Copy out, word for word, everything in the entries from the line containing "作为回礼，给老婆买了说了好久的iPhone15，Pro !" through the end of the entries, and leave the pictures out.

SOURCE DATA:
◇ ◇ ◇

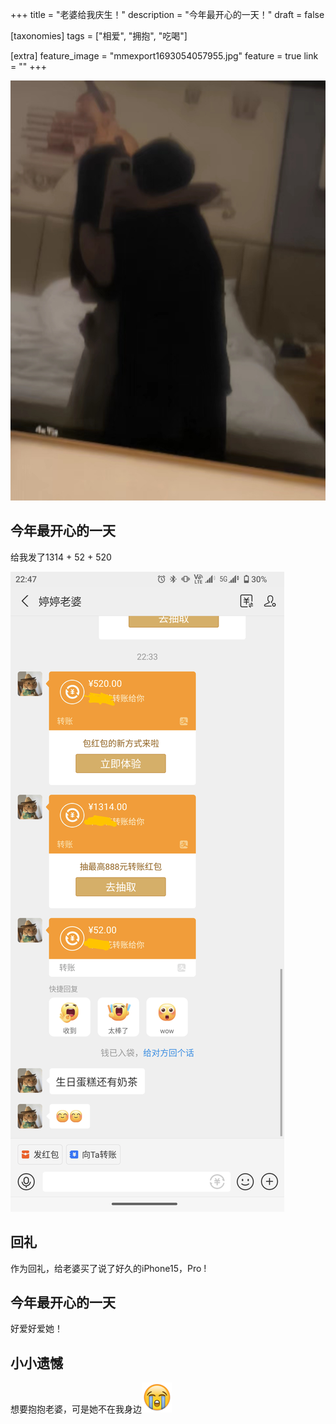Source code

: +++
title = "老婆给我庆生！"
description = "今年最开心的一天！"
draft = false

[taxonomies]
tags = ["相爱", "拥抱", "吃喝"]

[extra]
feature_image = "mmexport1693054057955.jpg"
feature = true
link = ""
+++

![Float](mmexport1693054057955.jpg)


## 今年最开心的一天
给我发了1314 + 52 + 520

![Float](Screenshot_20230915-224737~2.png)
##

## 回礼

作为回礼，给老婆买了说了好久的iPhone15，Pro !



## 今年最开心的一天
好爱好爱她！

## 小小遗憾
想要抱抱老婆，可是她不在我身边![Alt text](01613B00.png)
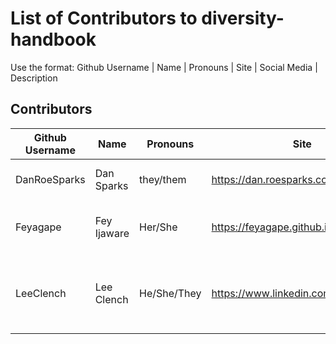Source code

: # List of Contributors to diversity-handbook

Use the format:
Github Username | Name | Pronouns | Site | Social Media | Description


## Contributors
Github Username | Name | Pronouns | Site | Social Media | Description
----------------|------|----------|------|--------------|------------
DanRoeSparks | Dan Sparks | they/them | https://dan.roesparks.com | @DanRoeSparks | I'm just this guy, you know
Feyagape | Fey Ijaware | Her/She | https://feyagape.github.io/ | @feyagape | Self-taught developer and Founder
LeeClench | Lee Clench | He/She/They | https://www.linkedin.com/in/leeclench | @LeeClench | DevOps focused pansexual genderfluid person in tech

◇ ◇ ◇

EXERCISE SOLUTION:
作为回礼，给老婆买了说了好久的iPhone15，Pro !



## 今年最开心的一天
好爱好爱她！

## 小小遗憾
想要抱抱老婆，可是她不在我身边![Alt text](01613B00.png)
Source code

: # List of Contributors to diversity-handbook

Use the format:
Github Username | Name | Pronouns | Site | Social Media | Description


## Contributors
Github Username | Name | Pronouns | Site | Social Media | Description
----------------|------|----------|------|--------------|------------
DanRoeSparks | Dan Sparks | they/them | https://dan.roesparks.com | @DanRoeSparks | I'm just this guy, you know
Feyagape | Fey Ijaware | Her/She | https://feyagape.github.io/ | @feyagape | Self-taught developer and Founder
LeeClench | Lee Clench | He/She/They | https://www.linkedin.com/in/leeclench | @LeeClench | DevOps focused pansexual genderfluid person in tech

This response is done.